Charlotte Mason's Principle 2: Nurturing the Potential in Every Child
This is the 2nd post in a series discussing Charlotte Mason’s 20 Principles of Education. If this is your first introduction to the series, go back to the first post: Children are Born Persons.
Charlotte Mason first presents us with her most important idea - that children are born persons. They’re full, whole, people right out of the gate. She then says…
When we look at newborn babies, they seem to be a blank slate. Their hearts and souls are unwritten upon by the world. Anything is possible! Some of us might tend to think that if our child doesn't get exposed to evil, that they won't know evil. When Charlotte Mason says that children have possibilities for good and evil, she isn't saying they're a blank slate and that our writing upon them creates who they are. She suggests that within them from the beginning, no matter the child, is a natural intuition of good and bad.
Children have a natural intuition to differentiate between good and bad.
We can get anxious that if we don't point out the moral in the story, they won't catch it. Or that if we don't lay out the facts of an injustice, they'll accept it as just. Will they think the bad guy is the good guy?
Within their education, we can foster the goodness already within them.
As we provide them with stories of goodness, truth, and beauty they will recognize those qualities within themselves, the people in their lives, and the wider world around them.
What can we do today with this idea?
Feed their conscience with goodness, but don’t force-feed. Remembering that the child's conscience is alive and well, we can try to step back from over-explaining a situation or lesson for them. Did an unfair situation happen between siblings? Perhaps together they can come to a solution that brings justice for all of them, with your gentle prompting and guidance. We can read tales of heroism, or about injustices in history, and have good discussions about them over cocoa and snacks (because, why not!).
Be aware of how we label and discipline. We can take a good look at how we use discipline, and approach it from a respectful place that teaches the child to choose right next time. Your child might be making “bad choices” but this does not mean they are bad, or that something is inherently wrong with them. They are capable of those things, but they are also good. We can love them unconditionally and give them grace in their mistakes - they're learning just like we are. We can also be careful not to outwardly label a child as “good”. We are all good, but we still have the capacity to be negative, angry, rude, mean, have a temper, or lie. Often those actions stem from something deeper going on! Punishing bad without making sure the child is getting what they need (comfort, love, support, rest, health, etc.) won’t help them be drawn toward the good within themselves.

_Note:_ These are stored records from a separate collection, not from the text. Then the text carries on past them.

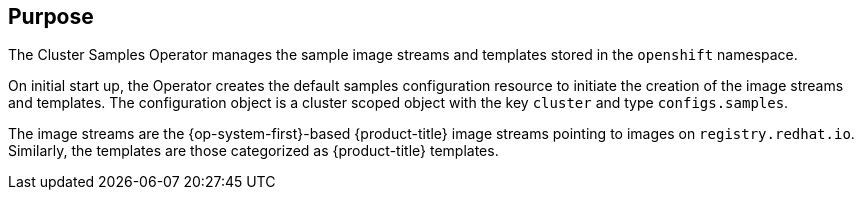 // Module included in the following assemblies:
//
// *  operators/operator-reference.adoc
// *  installing/overview/cluster-capabilities.adoc

// operators/operator-reference.adoc
ifeval::["{context}" == "cluster-operators-ref"]
:operator-ref:
endif::[]

// installing/overview/cluster-capabilities.adoc
ifeval::["{context}" == "cluster-capabilities"]
:cluster-caps:
endif::[]

:_mod-docs-content-type: REFERENCE
[id="cluster-samples-operator_{context}"]
ifdef::operator-ref[= Cluster Samples Operator]
ifdef::cluster-caps[= OpenShift samples capability]

ifdef::operator-ref[]

[NOTE]
====
The Cluster Samples Operator is an optional cluster capability that can be disabled by cluster administrators during installation. For more information about optional cluster capabilities, see "Cluster capabilities" in _Installing_.
====

endif::operator-ref[]

[discrete]
== Purpose

ifdef::cluster-caps[]
The Cluster Samples Operator provides the features for the `openshift-samples` capability.
endif::cluster-caps[]

The Cluster Samples Operator manages the sample image streams and templates stored in the `openshift` namespace.

On initial start up, the Operator creates the default samples configuration resource to initiate the creation of the image streams and templates. The configuration object is a cluster scoped object with the key `cluster` and type `configs.samples`.

The image streams are the {op-system-first}-based {product-title} image streams pointing to images on `registry.redhat.io`. Similarly, the templates are those categorized as {product-title} templates.

ifdef::cluster-caps[]
If you disable the samples capability, users cannot access the image streams, samples, and templates it provides. Depending on your deployment, you might want to disable this component if you do not need it.
endif::[]

ifdef::operator-ref[]
The Cluster Samples Operator deployment is contained within the `openshift-cluster-samples-operator` namespace. On start up, the install pull secret is used by the image stream import logic in the {product-registry} and API server to authenticate with `registry.redhat.io`. An administrator can create any additional secrets in the `openshift` namespace if they change the registry used for the sample image streams. If created, those secrets contain the content of a `config.json` for `docker` needed to facilitate image import.

The image for the Cluster Samples Operator contains image stream and template definitions for the associated {product-title} release. After the Cluster Samples Operator creates a sample, it adds an annotation that denotes the {product-title} version that it is compatible with. The Operator uses this annotation to ensure that each sample matches the compatible release version. Samples outside of its inventory are ignored, as are skipped samples.

Modifications to any samples that are managed by the Operator are allowed as long as the version annotation is not modified or deleted. However, on an upgrade, as the version annotation will change, those modifications can get replaced as the sample will be updated with the newer version. The Jenkins images are part of the image payload from the installation and are tagged into the image streams directly.

The samples resource includes a finalizer, which cleans up the following upon its deletion:

* Operator-managed image streams
* Operator-managed templates
* Operator-generated configuration resources
* Cluster status resources

Upon deletion of the samples resource, the Cluster Samples Operator recreates the resource using the default configuration.

[discrete]
== Project

link:https://github.com/openshift/cluster-samples-operator[cluster-samples-operator]
endif::operator-ref[]

ifeval::["{context}" == "cluster-operators-ref"]
:!operator-ref:
endif::[]

ifeval::["{context}" == "cluster-caps"]
:!cluster-caps:
endif::[]
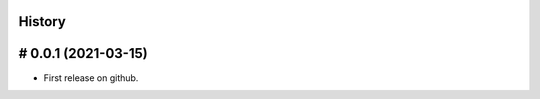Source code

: .. :changelog:

History
=======

# 0.0.1 (2021-03-15)
====================

* First release on github.



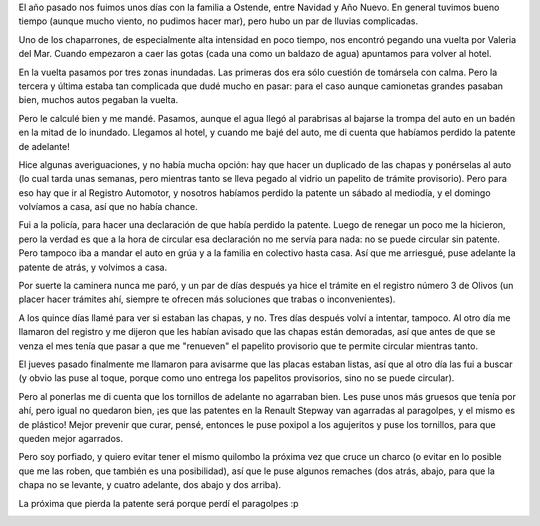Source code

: .. title: Reponiendo la patente
.. date: 2019-02-18 19:01:00
.. tags: patente, pérdida, reposición, DNRPA

El año pasado nos fuimos unos días con la familia a Ostende, entre Navidad y Año Nuevo. En general tuvimos bueno tiempo (aunque mucho viento, no pudimos hacer mar), pero hubo un par de lluvias complicadas.

Uno de los chaparrones, de especialmente alta intensidad en poco tiempo, nos encontró pegando una vuelta por Valeria del Mar. Cuando empezaron a caer las gotas (cada una como un baldazo de agua) apuntamos para volver al hotel.

En la vuelta pasamos por tres zonas inundadas. Las primeras dos era sólo cuestión de tomársela con calma. Pero la tercera y última estaba tan complicada que dudé mucho en pasar: para el caso aunque camionetas grandes pasaban bien, muchos autos pegaban la vuelta.

Pero le calculé bien y me mandé. Pasamos, aunque el agua llegó al parabrisas al bajarse la trompa del auto en un badén en la mitad de lo inundado. Llegamos al hotel, y cuando me bajé del auto, me di cuenta que habíamos perdido la patente de adelante!

Hice algunas averiguaciones, y no había mucha opción: hay que hacer un duplicado de las chapas y ponérselas al auto (lo cual tarda unas semanas, pero mientras tanto se lleva pegado al vidrio un papelito de trámite provisorio). Pero para eso hay que ir al Registro Automotor, y nosotros habíamos perdido la patente un sábado al mediodía, y el domingo volvíamos a casa, así que no había chance.

.. image:: /images/ostende-playa.jpeg
    :alt: No todos los días llovió, eh, hicimos playa también

Fui a la policía, para hacer una declaración de que había perdido la patente. Luego de renegar un poco me la hicieron, pero la verdad es que a la hora de circular esa declaración no me servía para nada: no se puede circular sin patente. Pero tampoco iba a mandar el auto en grúa y a la familia en colectivo hasta casa. Así que me arriesgué, puse adelante la patente de atrás, y volvimos a casa.

Por suerte la caminera nunca me paró, y un par de días después ya hice el trámite en el registro número 3 de Olivos (un placer hacer trámites ahí, siempre te ofrecen más soluciones que trabas o inconvenientes).

A los quince días llamé para ver si estaban las chapas, y no. Tres días después volví a intentar, tampoco. Al otro día me llamaron del registro y me dijeron que les habían avisado que las chapas están demoradas, así que antes de que se venza el mes tenía que pasar a que me "renueven" el papelito provisorio que te permite circular mientras tanto.

El jueves pasado finalmente me llamaron para avisarme que las placas estaban listas, así que al otro día las fui a buscar (y obvio las puse al toque, porque como uno entrega los papelitos provisorios, sino no se puede circular).

Pero al ponerlas me di cuenta que los tornillos de adelante no agarraban bien. Les puse unos más gruesos que tenía por ahí, pero igual no quedaron bien, ¡es que las patentes en la Renault Stepway van agarradas al paragolpes, y el mismo es de plástico! Mejor prevenir que curar, pensé, entonces le puse poxipol a los agujeritos y puse los tornillos, para que queden mejor agarrados.

Pero soy porfiado, y quiero evitar tener el mismo quilombo la próxima vez que cruce un charco (o evitar en lo posible que me las roben, que también es una posibilidad), así que le puse algunos remaches (dos atrás, abajo, para que la chapa no se levante, y cuatro adelante, dos abajo y dos arriba).

La próxima que pierda la patente será porque perdí el paragolpes :p

.. image:: /images/patente-remaches.jpeg
    :alt: Le puse varios remaches, no se sale más
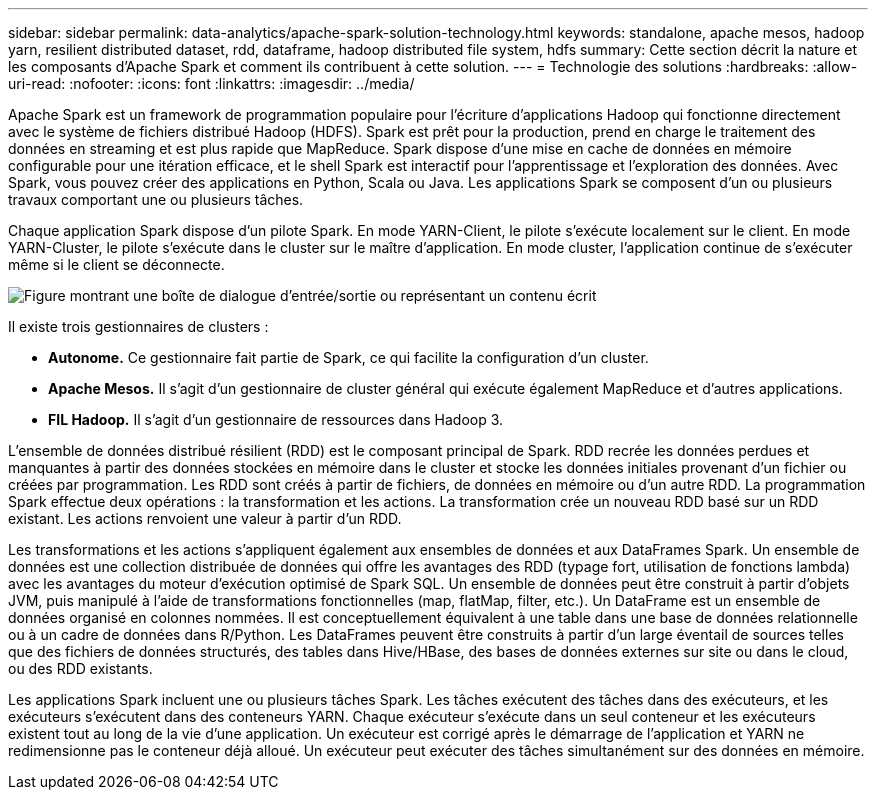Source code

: ---
sidebar: sidebar 
permalink: data-analytics/apache-spark-solution-technology.html 
keywords: standalone, apache mesos, hadoop yarn, resilient distributed dataset, rdd, dataframe, hadoop distributed file system, hdfs 
summary: Cette section décrit la nature et les composants d’Apache Spark et comment ils contribuent à cette solution. 
---
= Technologie des solutions
:hardbreaks:
:allow-uri-read: 
:nofooter: 
:icons: font
:linkattrs: 
:imagesdir: ../media/


[role="lead"]
Apache Spark est un framework de programmation populaire pour l'écriture d'applications Hadoop qui fonctionne directement avec le système de fichiers distribué Hadoop (HDFS).  Spark est prêt pour la production, prend en charge le traitement des données en streaming et est plus rapide que MapReduce.  Spark dispose d'une mise en cache de données en mémoire configurable pour une itération efficace, et le shell Spark est interactif pour l'apprentissage et l'exploration des données.  Avec Spark, vous pouvez créer des applications en Python, Scala ou Java.  Les applications Spark se composent d’un ou plusieurs travaux comportant une ou plusieurs tâches.

Chaque application Spark dispose d'un pilote Spark.  En mode YARN-Client, le pilote s'exécute localement sur le client.  En mode YARN-Cluster, le pilote s'exécute dans le cluster sur le maître d'application.  En mode cluster, l'application continue de s'exécuter même si le client se déconnecte.

image:apache-spark-003.png["Figure montrant une boîte de dialogue d'entrée/sortie ou représentant un contenu écrit"]

Il existe trois gestionnaires de clusters :

* *Autonome.*  Ce gestionnaire fait partie de Spark, ce qui facilite la configuration d'un cluster.
* *Apache Mesos.*  Il s’agit d’un gestionnaire de cluster général qui exécute également MapReduce et d’autres applications.
* *FIL Hadoop.*  Il s’agit d’un gestionnaire de ressources dans Hadoop 3.


L'ensemble de données distribué résilient (RDD) est le composant principal de Spark.  RDD recrée les données perdues et manquantes à partir des données stockées en mémoire dans le cluster et stocke les données initiales provenant d'un fichier ou créées par programmation.  Les RDD sont créés à partir de fichiers, de données en mémoire ou d'un autre RDD.  La programmation Spark effectue deux opérations : la transformation et les actions.  La transformation crée un nouveau RDD basé sur un RDD existant.  Les actions renvoient une valeur à partir d’un RDD.

Les transformations et les actions s’appliquent également aux ensembles de données et aux DataFrames Spark.  Un ensemble de données est une collection distribuée de données qui offre les avantages des RDD (typage fort, utilisation de fonctions lambda) avec les avantages du moteur d'exécution optimisé de Spark SQL.  Un ensemble de données peut être construit à partir d'objets JVM, puis manipulé à l'aide de transformations fonctionnelles (map, flatMap, filter, etc.).  Un DataFrame est un ensemble de données organisé en colonnes nommées.  Il est conceptuellement équivalent à une table dans une base de données relationnelle ou à un cadre de données dans R/Python.  Les DataFrames peuvent être construits à partir d'un large éventail de sources telles que des fichiers de données structurés, des tables dans Hive/HBase, des bases de données externes sur site ou dans le cloud, ou des RDD existants.

Les applications Spark incluent une ou plusieurs tâches Spark.  Les tâches exécutent des tâches dans des exécuteurs, et les exécuteurs s'exécutent dans des conteneurs YARN.  Chaque exécuteur s'exécute dans un seul conteneur et les exécuteurs existent tout au long de la vie d'une application.  Un exécuteur est corrigé après le démarrage de l'application et YARN ne redimensionne pas le conteneur déjà alloué.  Un exécuteur peut exécuter des tâches simultanément sur des données en mémoire.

There’s an A.A. Milne poem called The Good Little Girl that points out the condescending way adults are always telling children to “be good”. Why do we ask a child if they have been good at Grandma’s house? Is perfect control over their behavior more important than the experience they had, the memories made, the lessons learned? Maybe Charlotte wanted us to stop asking our kids to “be good”, because we should know they’re already good.
They’re good but have the capacity to do a bad thing... just like we do every day as adults.
THE GOOD LITTLE GIRL
by A. A. Milne
It's funny how often they say to me, " Jane?
" Have you been a good girl? "
" Have you been a good girl? "
And when they have said it, they say it again,
" Have you been a good girl? "
" Have you been a good girl? "
I go to a party, I go out to tea,
I go to an aunt for a week at the sea,
I come back from school or from playing a game;
Wherever I come from, it's always the same: " Well?
Have you been a good girl, Jane? "
It's always the end of the loveliest day:
" Have you been a good girl? "
" Have you been a good girl? "
I went to the Zoo, and they waited to say:
" Have you been a good girl? "
" Have you been a good girl? "
Well, what did they think that I went there to do?
And why should I want to be bad at the Zoo?
And should I be likely to say if I had?
So that's why it's funny of Mummy and Dad,
This asking and asking, in case I was bad, " Well?
Have you been a good girl, Jane? "
My six year old and I read that poem aloud together and we laughed about it afterward as I asked her if the poem felt true - do adults ask questions like that? And how does that feel? She laughed and said yes, adults do ask that. Now sometimes I will ask her in jest and we both laugh, because I promised her I wouldn’t ask a silly question like that. There are better goals to have for our children than for them to “be good”. We want them to be so much more than just quiet, well behaved, submissive rule followers!
Have you been a brave girl?
Have you been curious?
Have you been helpful?
Have you been kind?
Have you been strong?
Charlotte Mason says our children are born with the possibility for good and evil. I like to think that means that the whole world of possibility lies within them, whether strong-willed or mild-mannered, anything is possible. Let us encourage and nurture the best within them!